WHAT THIS TASK INVOLVES: Each entry below needs to be transcribed verbatim; the images should not appear.

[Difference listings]
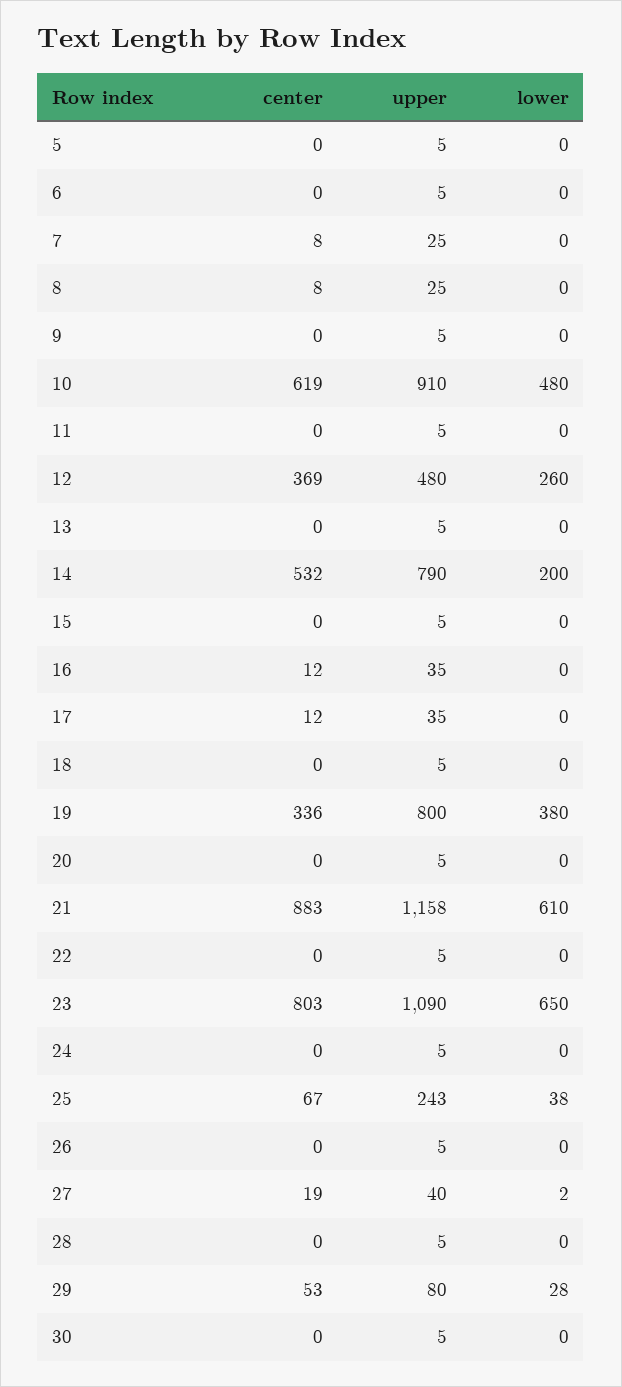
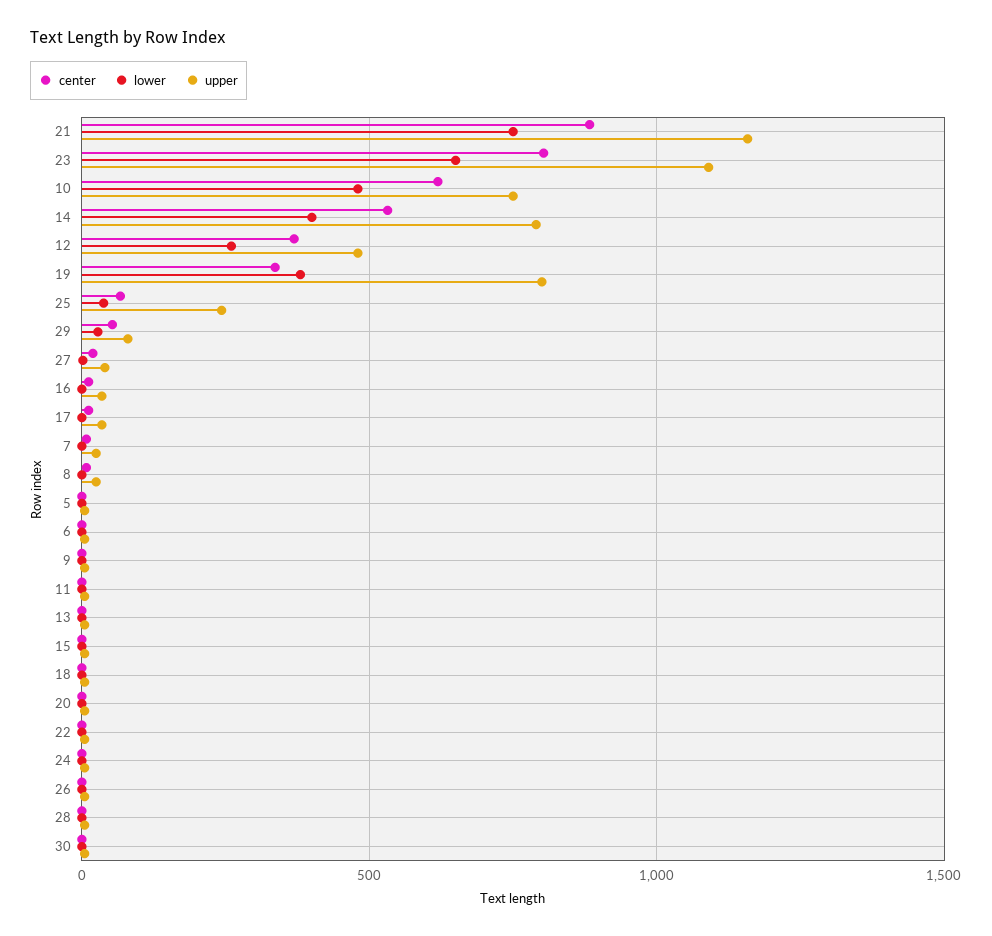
upper, 10: 910 -> 750
lower, 14: 200 -> 400
lower, 21: 610 -> 750

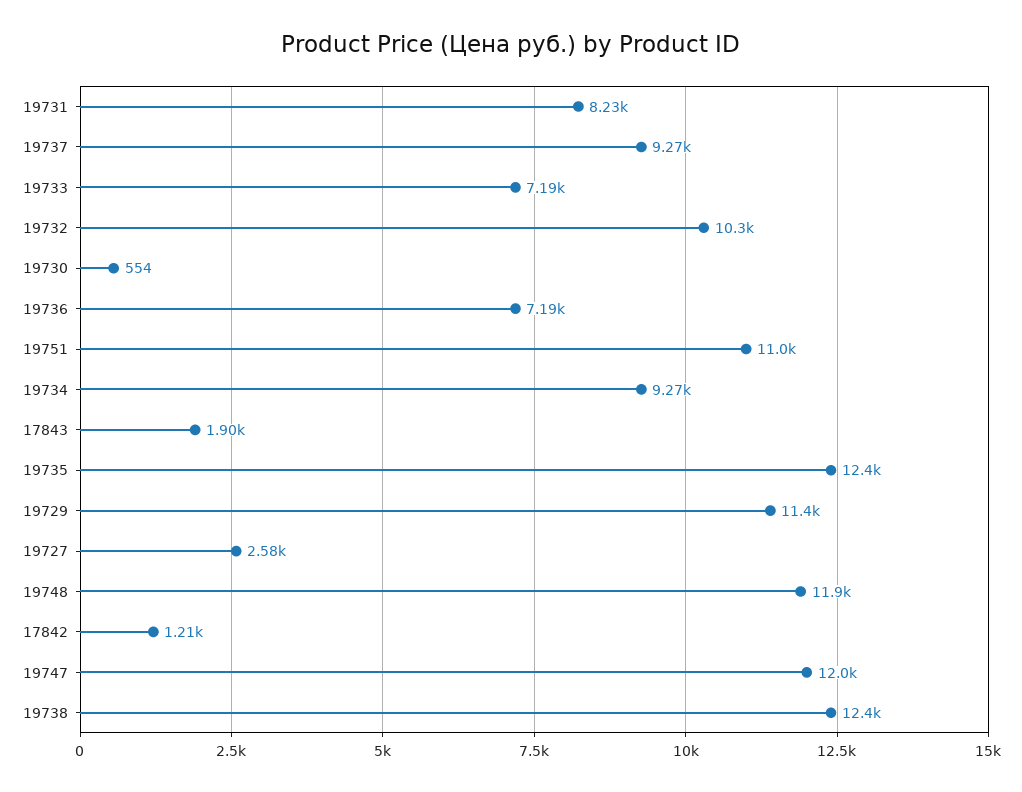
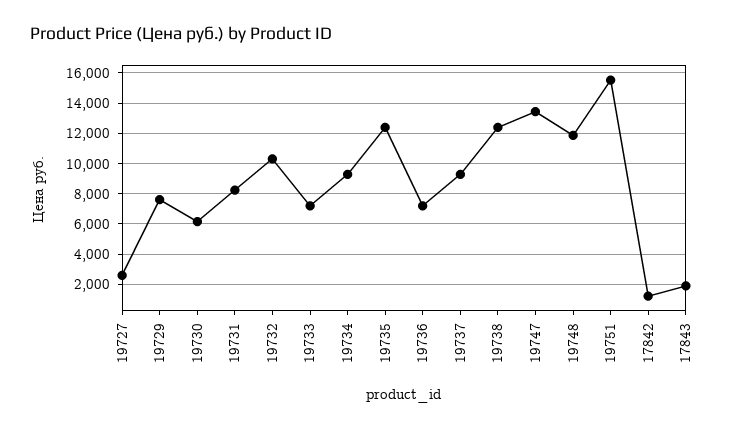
19730: 554 -> 6000
19751: 11000 -> 15500
19729: 11400 -> 7500
19747: 12000 -> 13500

RESPONSE:
upper, 10: 910 -> 750
lower, 14: 200 -> 400
lower, 21: 610 -> 750

19730: 554 -> 6000
19751: 11000 -> 15500
19729: 11400 -> 7500
19747: 12000 -> 13500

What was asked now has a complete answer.